* **Exercise requirements**
1 > List every person named in full, with first and last name, in the sports excerpt below.
2 > Copy word for word the part of the sports excerpt below that opens with the words containing "Really, though, there" and closes with "the Cardinal lost.".

* **Extract provided**
☆ ☆ ☆ ☆

The Los Angeles Marathon was run over the weekend, and the organizers came up with a novel twist. They gave the elite women a twenty minute head start on the rest of the field and put up a $50,000 bonus to the first runner -- male or female -- to cross the finish line. The winner, of course, was a female, forty-nine year old Tatyana Pozdnyakova of the Ukraine. Here are some amazing facts about Tatyana:
• Her finishing time (2:30:17) would’ve won the men’s over-40 division.
• Only fifteen men in the field bettered her time.
• She beat the next closest over-40 woman by forty-eight minutes.
• She would’ve beaten me by about three weeks.

More Baseball
I remember seeing Dave McCarty wearing a Twins cap in the stands at a football game a few days after Minnesota selected him with the third overall pick of the 1991 amateur draft. Thirteen years later, you'll never guess what he's doing now -- working on his slider and trying to make it with the Red Sox as a pitcher. Well, sort of.

March 08, 2004

26-1? No Need to Worry • March 8, 2004

The Stanford Cardinal lost to Washington on Saturday afternoon, 75-62, and we really shouldn’t be too surprized. This Washington game looked dangerous even before Matt Lottich’s miraculous shot shocked Washington State on Thursday night, before the team had to spend four hours sitting in an airport, before coach Mike Montgomery had to scrap the usual Friday practice because of team-wide exhaustion. Aside from the Cardinal, the Huskies have been the hottest team in the Pac-10, but their horrid 0-5 start in conference play put their postseason plans in limbo. Essentially, their NCAA tournament started Saturday evening. They knew that a loss to the Card would eliminate them from NCAA consideration, and they played with the expected level of motivation for forty frenetic minutes. With the exception of a six-minute scoring drought to open the second half, they controlled the game completely, disrupting the Stanford offense with aggressive guard play and converting turnovers into fastbreak lay-ups.

Meanwhile, nothing was going right for Stanford. Josh Childress was severely limited by foul trouble, and Matt Lottich turned in one of the worst shooting performances imaginable. The stat line says 1-11, but it was much worse than that, as he tossed up at least three airballs, one an open twelve-footer from the wing. Rob Little scored at will for brief stretches, but then wouldn’t touch the ball for minutes at a time.

Really, though, there are two stats that tell you all you need to know about this game. Washington was 7-13 from three point range, while Stanford was 5-24. Take out Childress’s numbers and the rest of the team was an atrocious 2 for 18. The second discrepancy came at the free throw line, where Washington was 24 for 30 and Stanford, although perfect, was only 3 for 3. The Husky total was certainly inflated in the final minutes as Stanford began sending them to the line, but it’s difficult to imagine a Stanford team shooting only three free throws. The officials should take part of the blame on this, but if the Cardinal had been as aggressive as the Huskies, the free throw numbers would have been more equitable.

And so the Cardinal lost.

Yes, they lost an opportunity to be the first Pac-10 team ever to finish the league schedule undefeated.
Yes, they lost an opportunity to be the first team since 1991 to enter the NCAA tournament with an unblemished record.
And yes, they lost their number one ranking.

But really, that’s about it. Regardless of what east coast talking heads like Jay Bilas would have you believe, they only need one win in the Pac-10 tournament to secure a #1 seed in the West region of the NCAA tournament, something that probably wasn’t even on the Cardinal’s list of goals for this season. All of this will be forgotten when the Mighty Card rolls into the Final Four four weeks from now.

☆ ☆ ☆ ☆

* **Supplied information**
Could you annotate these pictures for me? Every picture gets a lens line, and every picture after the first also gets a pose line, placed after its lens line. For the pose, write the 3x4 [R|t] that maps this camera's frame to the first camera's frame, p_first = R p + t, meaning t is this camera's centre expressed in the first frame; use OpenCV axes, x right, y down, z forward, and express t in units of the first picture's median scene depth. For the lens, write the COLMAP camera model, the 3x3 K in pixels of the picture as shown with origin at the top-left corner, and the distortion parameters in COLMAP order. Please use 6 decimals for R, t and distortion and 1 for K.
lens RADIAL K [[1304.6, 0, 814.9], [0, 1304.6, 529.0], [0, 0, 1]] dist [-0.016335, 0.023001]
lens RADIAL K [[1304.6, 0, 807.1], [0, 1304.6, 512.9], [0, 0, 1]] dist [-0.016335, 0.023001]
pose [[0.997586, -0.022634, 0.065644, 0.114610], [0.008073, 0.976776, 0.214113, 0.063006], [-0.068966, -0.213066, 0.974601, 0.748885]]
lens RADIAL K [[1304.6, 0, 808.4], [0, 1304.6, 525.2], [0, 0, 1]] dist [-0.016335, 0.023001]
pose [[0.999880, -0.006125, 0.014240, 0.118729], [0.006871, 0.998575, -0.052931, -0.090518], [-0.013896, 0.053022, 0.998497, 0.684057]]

☆ ☆ ☆ ☆

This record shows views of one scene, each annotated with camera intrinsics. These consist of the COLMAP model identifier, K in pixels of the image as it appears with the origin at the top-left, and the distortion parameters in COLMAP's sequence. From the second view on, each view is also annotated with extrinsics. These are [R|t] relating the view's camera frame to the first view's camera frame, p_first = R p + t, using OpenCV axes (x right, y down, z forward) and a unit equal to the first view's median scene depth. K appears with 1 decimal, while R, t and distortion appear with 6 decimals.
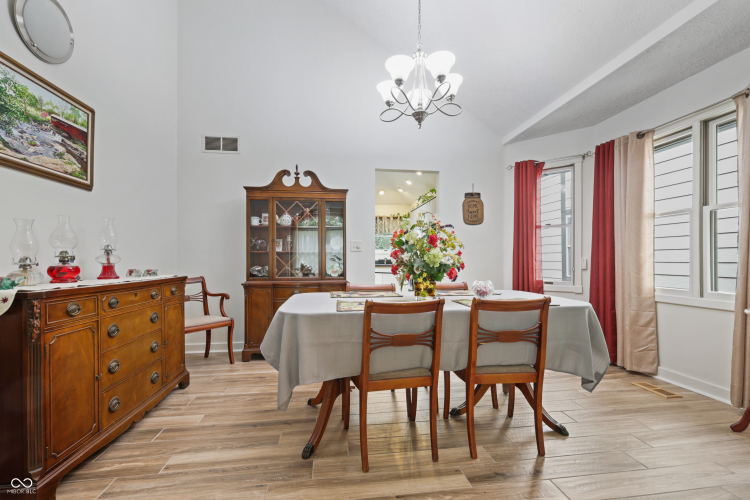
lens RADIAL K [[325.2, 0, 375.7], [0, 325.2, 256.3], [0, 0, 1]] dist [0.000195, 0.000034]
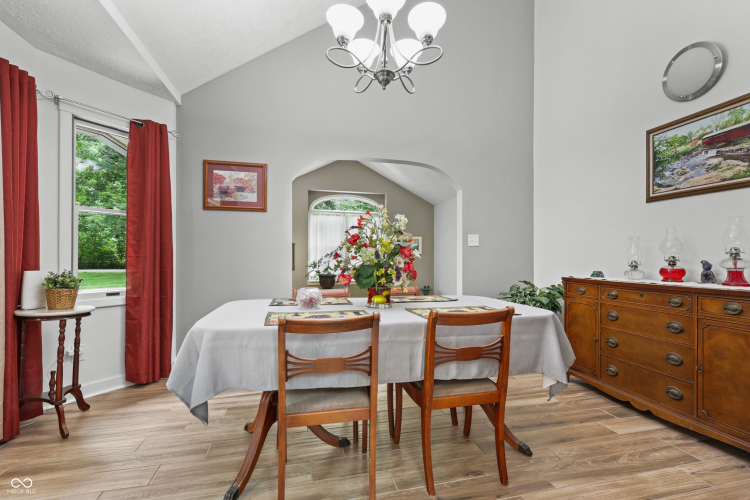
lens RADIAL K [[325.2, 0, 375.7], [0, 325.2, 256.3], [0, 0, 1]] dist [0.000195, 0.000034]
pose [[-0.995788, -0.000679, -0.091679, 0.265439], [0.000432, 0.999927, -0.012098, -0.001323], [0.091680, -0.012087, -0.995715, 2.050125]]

☆ ☆ ☆ ☆

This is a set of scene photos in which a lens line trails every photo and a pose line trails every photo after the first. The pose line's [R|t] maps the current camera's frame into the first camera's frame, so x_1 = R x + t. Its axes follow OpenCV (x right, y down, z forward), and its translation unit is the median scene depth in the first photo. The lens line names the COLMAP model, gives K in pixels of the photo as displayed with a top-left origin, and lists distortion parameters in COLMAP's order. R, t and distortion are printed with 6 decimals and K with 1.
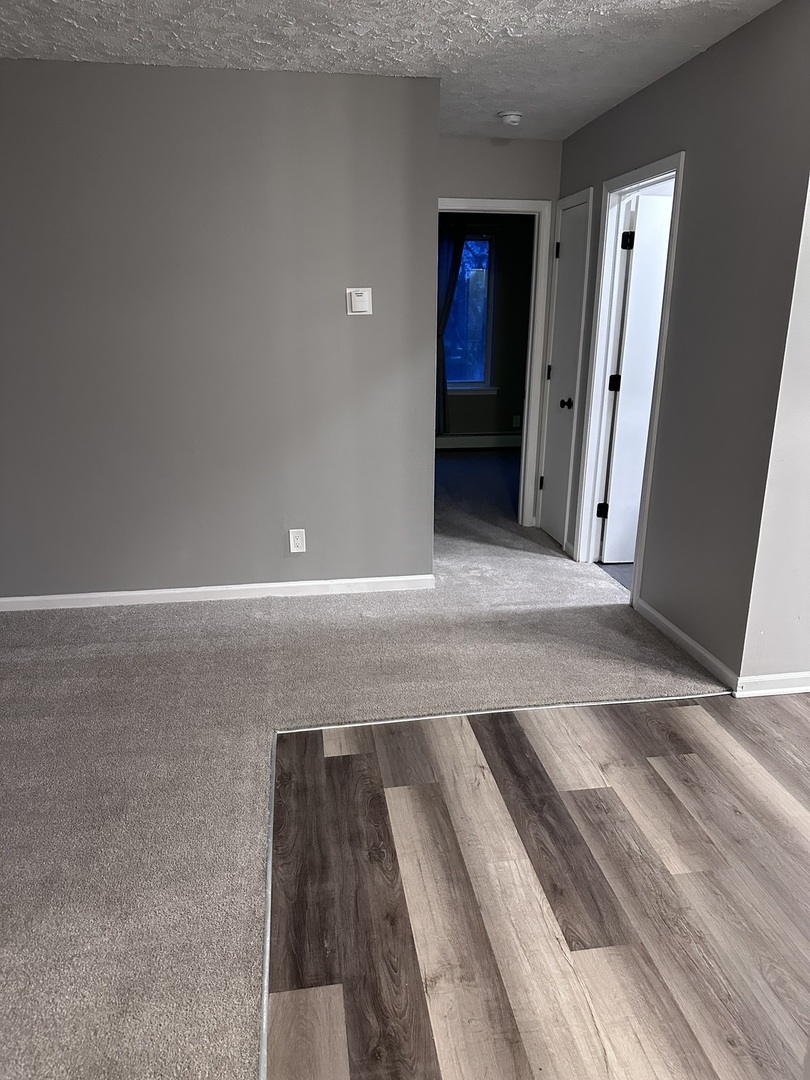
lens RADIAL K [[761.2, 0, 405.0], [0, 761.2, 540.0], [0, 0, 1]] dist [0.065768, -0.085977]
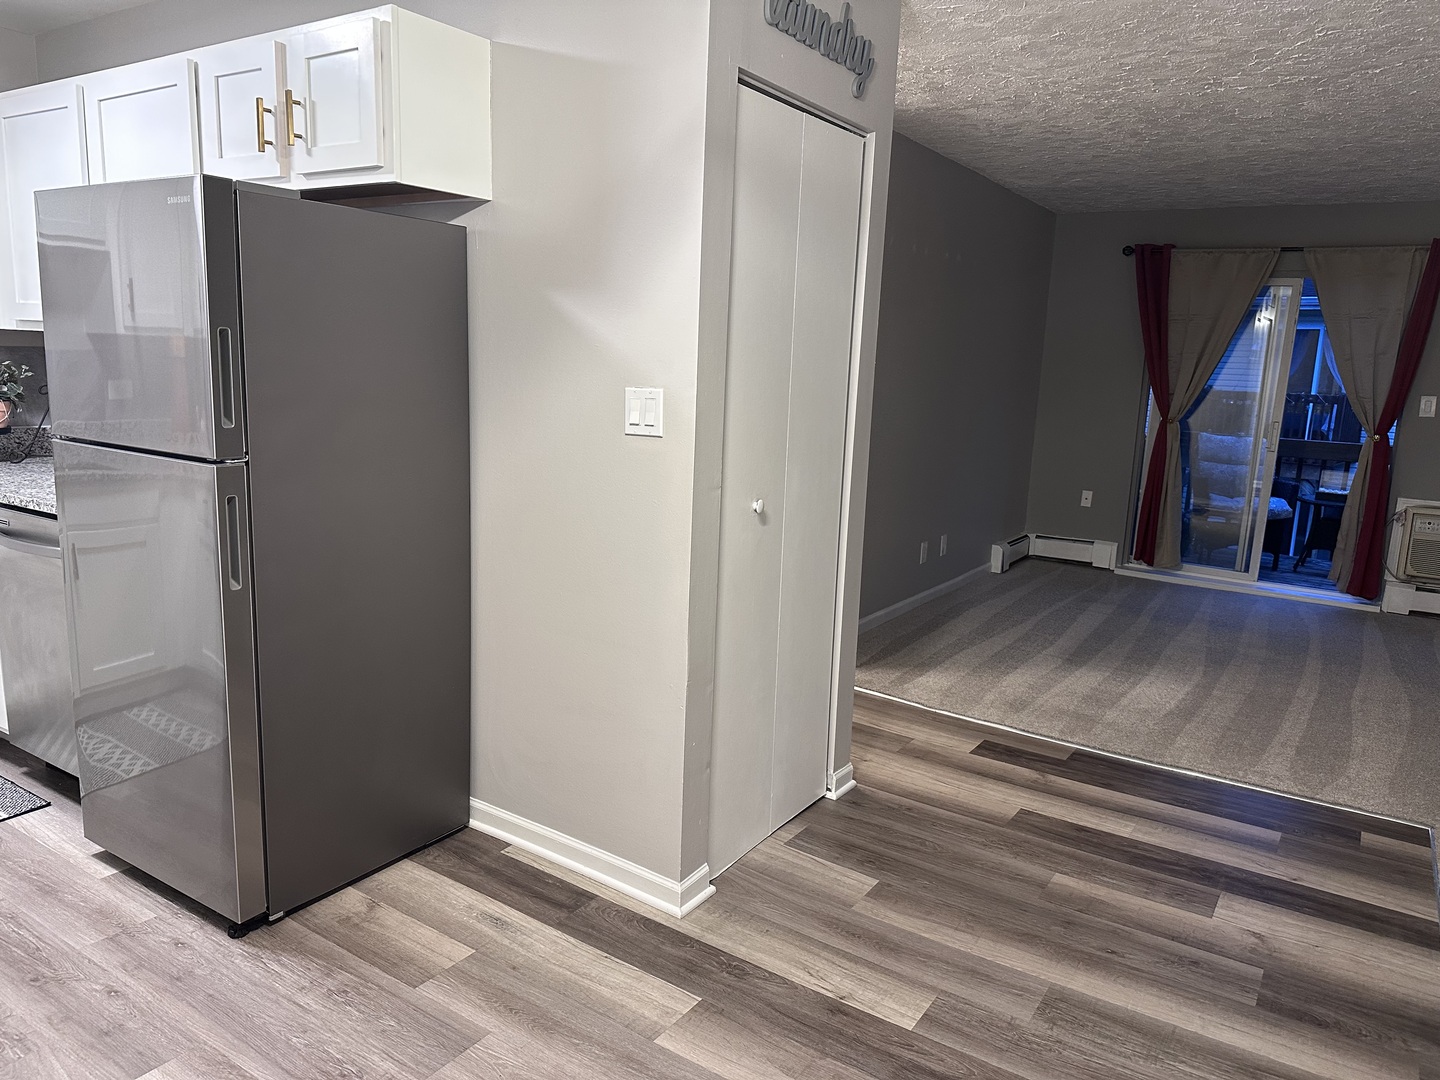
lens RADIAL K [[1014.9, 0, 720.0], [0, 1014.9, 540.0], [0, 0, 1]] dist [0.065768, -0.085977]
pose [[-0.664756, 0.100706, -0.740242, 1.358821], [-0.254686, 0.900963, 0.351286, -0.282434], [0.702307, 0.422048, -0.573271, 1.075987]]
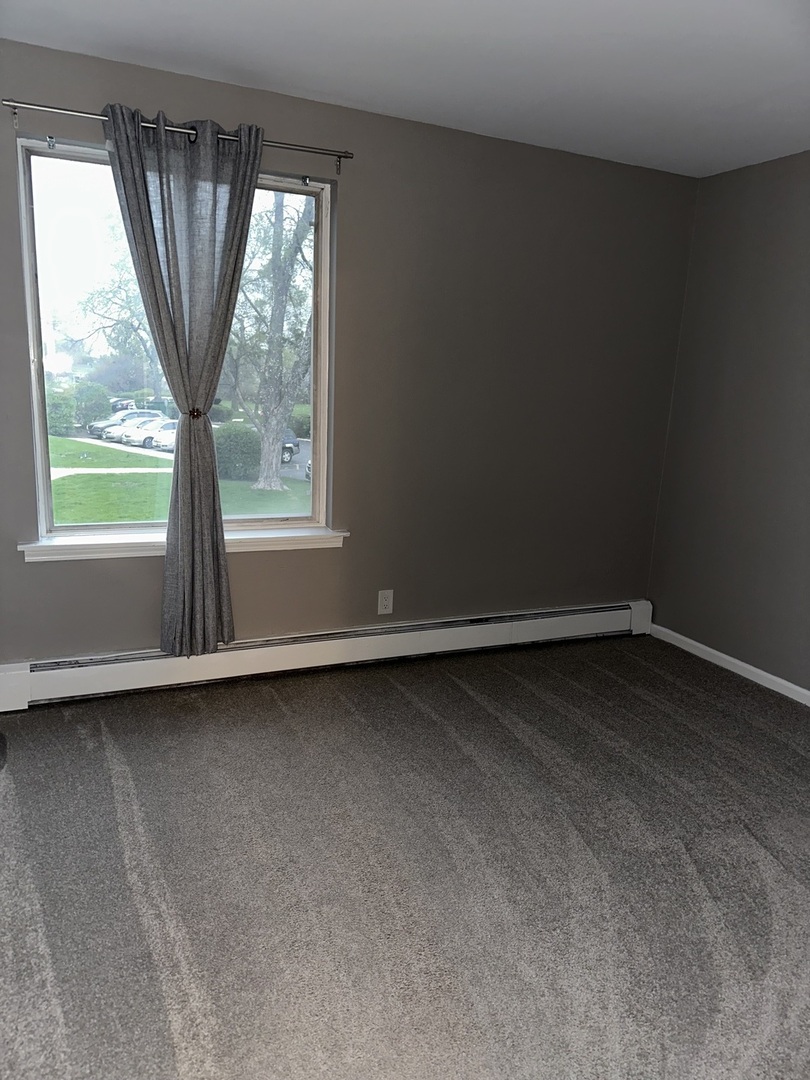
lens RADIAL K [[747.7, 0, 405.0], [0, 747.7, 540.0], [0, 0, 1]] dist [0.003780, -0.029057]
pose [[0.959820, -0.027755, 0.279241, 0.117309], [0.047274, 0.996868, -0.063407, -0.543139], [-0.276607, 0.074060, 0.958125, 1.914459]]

☆ ☆ ☆ ☆

* **Solutions to the tasks**
1 > Tatyana Pozdnyakova, Dave McCarty, Matt Lottich, Mike Montgomery, Josh Childress, Rob Little, Jay Bilas

2 >
Really, though, there are two stats that tell you all you need to know about this game. Washington was 7-13 from three point range, while Stanford was 5-24. Take out Childress’s numbers and the rest of the team was an atrocious 2 for 18. The second discrepancy came at the free throw line, where Washington was 24 for 30 and Stanford, although perfect, was only 3 for 3. The Husky total was certainly inflated in the final minutes as Stanford began sending them to the line, but it’s difficult to imagine a Stanford team shooting only three free throws. The officials should take part of the blame on this, but if the Cardinal had been as aggressive as the Huskies, the free throw numbers would have been more equitable.

And so the Cardinal lost.